Figure 33-4. Defining the selection of available CPUs
The VM Memory element in the second box is of type Drop Down List (see Figure 33-5).
Figure 33-5. VM Memory element
We’ll populate the list with options to provision 1, 2, 4, or 8 GB of memory (see Figure 33-6).
Figure 33-6. Defining the selection of available memory
Creating the Service Catalog Item
We need to create a service catalog item, but we’ll also create a new service catalog to put the item into.
Create a Catalog
The first thing we should do is create a service catalog to store the service item. We can have many catalogs; they are used to organize or categorize our service items and bundles.
Navigate to the Catalogs section in the accordion, and select Configuration → Add a New Catalog (see Figure 33-7).
Figure 33-7. Adding a new catalog
Give the catalog a name (for this example we’ll use Generic Servers), leave everything else as the default, and click Add.
Creating the Catalog Item
Navigate to the Catalog Items section in the accordion, highlight the newly created Generic Servers catalog, and then select Configuration → Add a New Catalog Item (see Figure 33-8).
Figure 33-8. Adding a new catalog item
Select RHEV from the Catalog Item Type drop-down list (see Figure 33-9).

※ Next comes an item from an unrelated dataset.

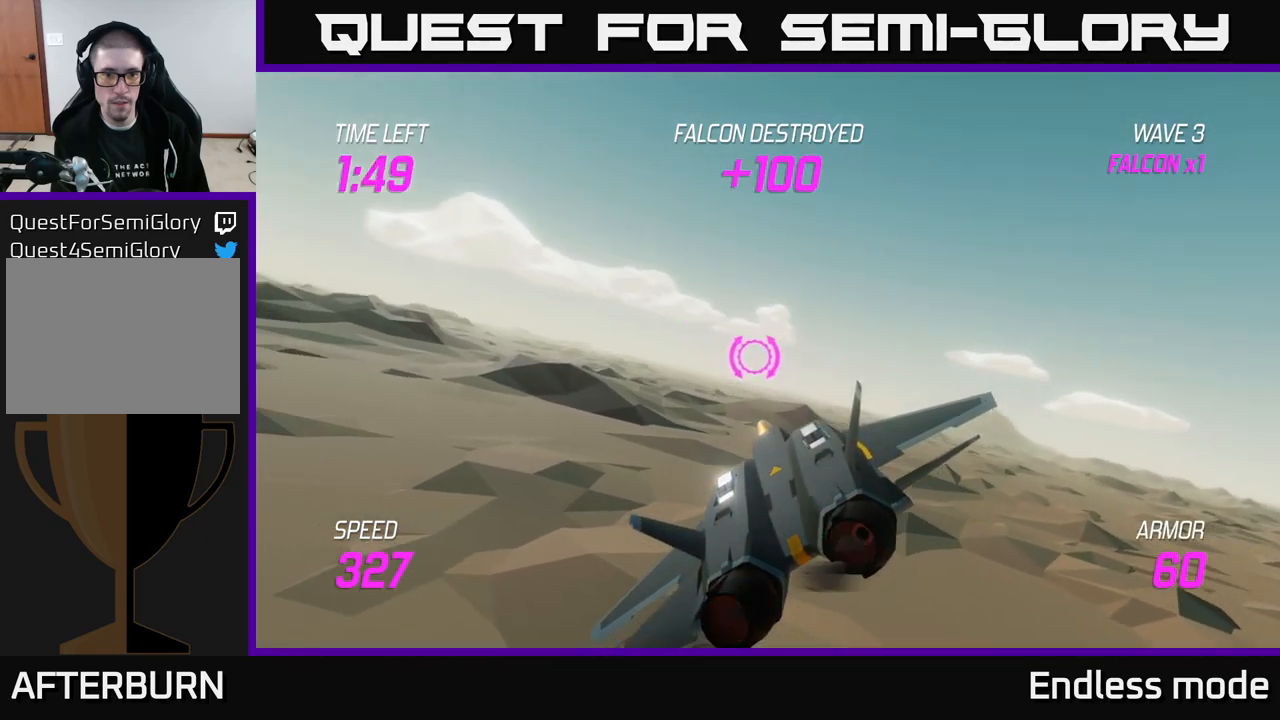
{"buttons": [], "left_stick": "left", "right_stick": "center", "events": []}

Figure 33-9. Selecting the catalog item type
Enter a name and description for the catalog item, and select the Display in Catalog checkbox to expose the remaining fields to be filled in. Select our newly created Generic Servers catalog and RHEL7 VM dialog in the appropriate drop-downs. For the Provisioning Entry Point field, navigate to ManageIQ/Service/Provisioning/StateMachines/ServiceProvision_Template/CatalogItemInitialization (see Figure 33-10).
Figure 33-10. Completing the basic info tab
Click on the Details tab, and enter some HTML-formatted text to describe the catalog item to anyone viewing in the catalog:
<h1>Generic RHEL 7 Server</h1> <hr> <p>This catalog item will deploy a <strong>Red Hat Enterprise Linux 7</strong> server, built from the @Base package set, and patched to 01-March-2016. A selection of CPU count and memory size can be made when ordering</p>
Click on the Request Info tab and fill in the details. Select an appropriate template and Environment, Hardware, and Network tab settings that are known to work when a VM is provisioned interactively (see Chapter 39). The VM name will be overwritten during the provisioning process, so here we just set it as changeme (see Figure 33-11).

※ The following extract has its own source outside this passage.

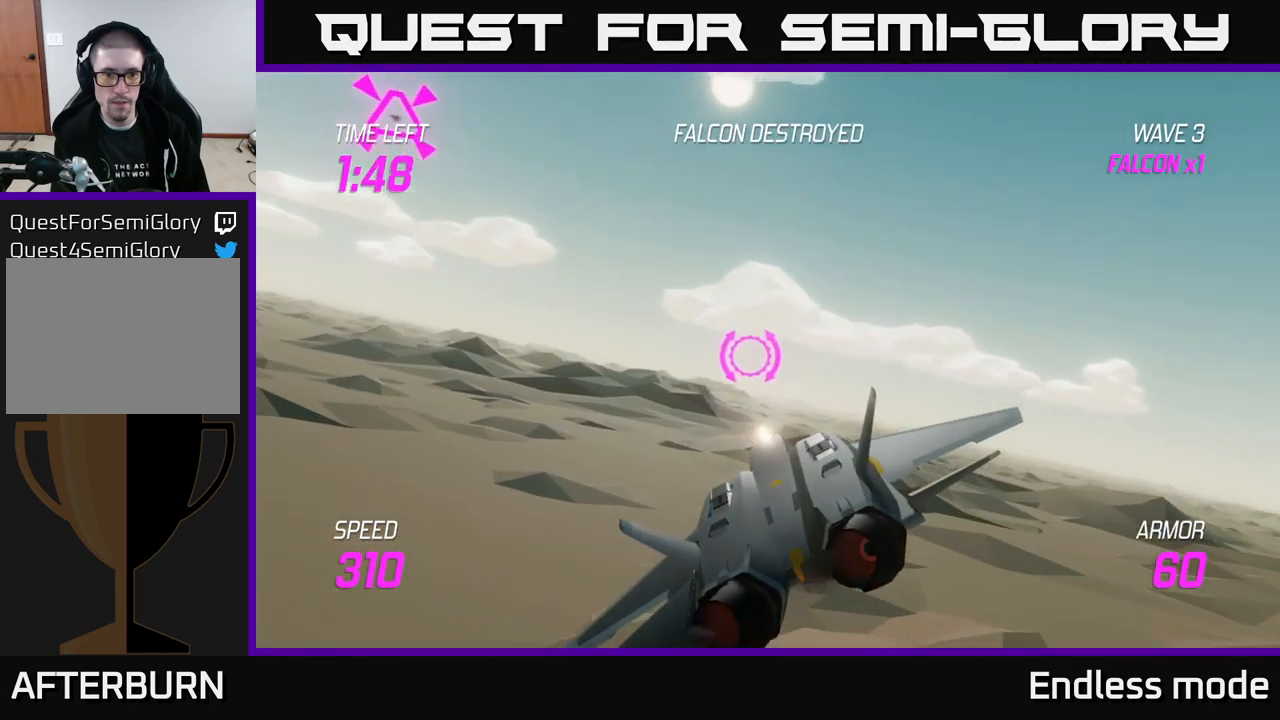
{"buttons": [], "left_stick": "up-left", "right_stick": "center", "events": [[333, "left_stick", "up-left"]]}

Figure 33-11. Completing the Request Info tab
Finally, click the Add button.
Ordering the Catalog Item
Navigate to the Service Catalogs section in the accordion, expand the Generic Servers catalog, and highlight the Generic RHEL 7 Server (RHEV) catalog item (see Figure 33-12).
Figure 33-12. Navigating to the service catalog item
Click Order, and fill out the service dialog values (see Figure 33-13).
Figure 33-13. Completing the service dialog
Click Submit.
After a few minutes, the new service should be visible in My Services, containing the new VM (see Figure 33-14).
Figure 33-14. The finished service
If we examine the details of the VM, we see that it has been created with our requested CPU count and memory size (see Figure 33-15).
Figure 33-15. Confirmation of VM configuration
Summary
This example has described the procedure for creating a service catalog item to provision a single virtual machine. We can follow the same procedure to populate a service catalog with many types of virtual machine, both Windows and Linux. Although the service dialog used in this example was quite basic, it is typical of many generic services that we can create for our users. We can add further dialog elements, but we must be careful to balance the trade-off between simplicity of design and presenting additional choices to our users. Using dynamic elements can help in this regard. They enable us to create dialogs with “intelligent” elements that offer a reduced selection of choices, filtered by relevance for the requesting user. Rather than offering a drop-down list of all possible networks to provision the virtual machine onto, for example, we might filter based on the requesting user’s group membership, or based on the input from another dialog element indicating that the VM should be tagged as Development.